Understanding the Data
It is clear that both locations show a sharp decrease for 2020 around April 7th, this coincides with the prime minister’s "Circut break" which greatly limited travel and called for all individuals to limit gathering in public places. Each camera shows a massive 50% reduction in the average amount of traffic that lasted the rest of the month with the exception of Monday, April 27th. While no significant news or events can be found for the date, the data is in line with other Mondays. This reduction supports that the pandemic and policy around it greatly reduced the amount of traffic.
It also appears that traffic hasn’t returned to pre-pandemic levels in 2021. This hypothesis can be tested using a one-sided Welch’s T-test. This statistical test will help to understand if the levels of traffic in each year are, in fact, changing and not within the realms of variance. We will be testing both the mean (average number of cars on the road) and the max (the peak business) of the datasets to get a full picture. Scipy library’s .ttest_ind() function provides a compact way of doing this.
Running the T-test function gives us two outputs: A T-stat and P-value. The T-stat indicates the direction and level of difference in the two sample groups with the P-value indicating the level of certainty. In this context, the negative T-stat means that the 2021 group is less than the 2019 group. The certainty is the P-value minus one, or the degree to which we are certain that there is a difference. A value of certainty > 95% is considered significant. Putting all this together, for each measure, the two groups show a statistically significant difference in terms of the average cars per frame as well as the max amount.

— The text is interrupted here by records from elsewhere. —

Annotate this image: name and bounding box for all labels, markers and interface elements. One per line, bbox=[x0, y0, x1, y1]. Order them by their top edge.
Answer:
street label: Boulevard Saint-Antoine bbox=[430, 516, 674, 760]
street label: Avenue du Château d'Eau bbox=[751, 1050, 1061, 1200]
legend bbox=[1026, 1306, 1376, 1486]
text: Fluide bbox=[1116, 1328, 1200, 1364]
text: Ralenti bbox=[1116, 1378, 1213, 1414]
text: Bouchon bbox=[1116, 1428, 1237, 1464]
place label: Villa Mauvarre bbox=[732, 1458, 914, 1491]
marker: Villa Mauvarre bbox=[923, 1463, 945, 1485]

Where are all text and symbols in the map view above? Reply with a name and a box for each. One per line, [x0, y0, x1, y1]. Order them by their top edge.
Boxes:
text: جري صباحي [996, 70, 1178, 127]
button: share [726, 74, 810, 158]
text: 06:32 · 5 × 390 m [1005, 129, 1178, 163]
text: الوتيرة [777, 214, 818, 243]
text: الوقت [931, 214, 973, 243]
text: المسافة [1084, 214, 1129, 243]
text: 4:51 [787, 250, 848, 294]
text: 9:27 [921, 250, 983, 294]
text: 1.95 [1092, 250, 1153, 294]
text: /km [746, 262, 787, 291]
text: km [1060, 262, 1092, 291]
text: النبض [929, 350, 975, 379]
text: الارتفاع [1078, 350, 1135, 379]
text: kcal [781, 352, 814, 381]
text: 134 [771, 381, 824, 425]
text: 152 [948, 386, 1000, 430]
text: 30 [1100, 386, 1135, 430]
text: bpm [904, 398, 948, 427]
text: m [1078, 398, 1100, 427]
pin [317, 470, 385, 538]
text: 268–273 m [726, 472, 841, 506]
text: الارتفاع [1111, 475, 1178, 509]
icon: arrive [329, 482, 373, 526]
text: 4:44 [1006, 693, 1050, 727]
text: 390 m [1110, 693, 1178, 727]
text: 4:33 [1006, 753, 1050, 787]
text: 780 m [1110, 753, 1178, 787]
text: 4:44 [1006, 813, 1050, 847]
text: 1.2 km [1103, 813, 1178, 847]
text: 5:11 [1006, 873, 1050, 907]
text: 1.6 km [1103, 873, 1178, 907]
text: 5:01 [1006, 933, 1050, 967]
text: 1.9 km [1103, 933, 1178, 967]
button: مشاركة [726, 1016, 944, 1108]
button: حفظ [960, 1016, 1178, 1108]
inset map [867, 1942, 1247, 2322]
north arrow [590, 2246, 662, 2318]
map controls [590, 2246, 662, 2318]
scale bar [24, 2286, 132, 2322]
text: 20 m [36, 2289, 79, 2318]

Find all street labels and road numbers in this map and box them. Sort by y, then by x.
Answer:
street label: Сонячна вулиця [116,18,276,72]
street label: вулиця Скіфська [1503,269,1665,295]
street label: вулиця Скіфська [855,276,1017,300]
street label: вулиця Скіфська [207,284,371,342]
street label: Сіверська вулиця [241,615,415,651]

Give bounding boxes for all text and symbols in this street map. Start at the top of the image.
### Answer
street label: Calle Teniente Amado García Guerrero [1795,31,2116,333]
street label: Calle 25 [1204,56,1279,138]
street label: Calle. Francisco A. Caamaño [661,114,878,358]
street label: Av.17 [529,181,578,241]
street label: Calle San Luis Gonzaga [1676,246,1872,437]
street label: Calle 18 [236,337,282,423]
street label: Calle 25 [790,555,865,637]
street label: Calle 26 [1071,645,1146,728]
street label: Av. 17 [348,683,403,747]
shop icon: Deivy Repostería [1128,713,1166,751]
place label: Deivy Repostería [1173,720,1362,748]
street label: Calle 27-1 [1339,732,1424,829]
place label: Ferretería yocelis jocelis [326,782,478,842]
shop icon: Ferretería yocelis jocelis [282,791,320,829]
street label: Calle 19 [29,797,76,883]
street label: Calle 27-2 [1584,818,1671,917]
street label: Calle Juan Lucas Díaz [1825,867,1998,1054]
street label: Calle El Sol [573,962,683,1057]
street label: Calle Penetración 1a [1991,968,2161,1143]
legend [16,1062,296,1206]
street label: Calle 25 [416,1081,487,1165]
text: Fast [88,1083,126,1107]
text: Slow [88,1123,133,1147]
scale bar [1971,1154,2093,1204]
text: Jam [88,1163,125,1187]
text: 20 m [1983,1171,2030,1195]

In this project, two traffic cameras were used in combination with OpenCV to understand the effect of the COVID-19 pandemic on Singapore’s traffic, including a 50% reduction in traffic for April 2020 as well as statistical testing to provide evidence that Singapore’s traffic still hasn’t returned to pre-pandemic levels. While it’s impossible to attribute everything to the pandemic, there is strong evidence that policy and public response around the pandemic have changed the shape of traffic on one of Singapore’s busiest roads.
Mentions and Final Notes
This project was inspired by an Uplevel coding project that explored a more limited range of dates and time frames. The projects are guided but do not give the user any of the code, making it a great way to practice while still providing a decent challenge. I would also like to say that if you do this project on your own, your dataset will most likely be different than mine, just due to the number of calls and the communication between the end-user and database. That being said, the overall trends and distribution of the data should be similar as I tried to stray away from measures that depend on counts. Also, for those curious about using Singapore’s database, you can find the link to terms and services here! Finally, thank you for taking the time to read this article and I hope that it inspires others.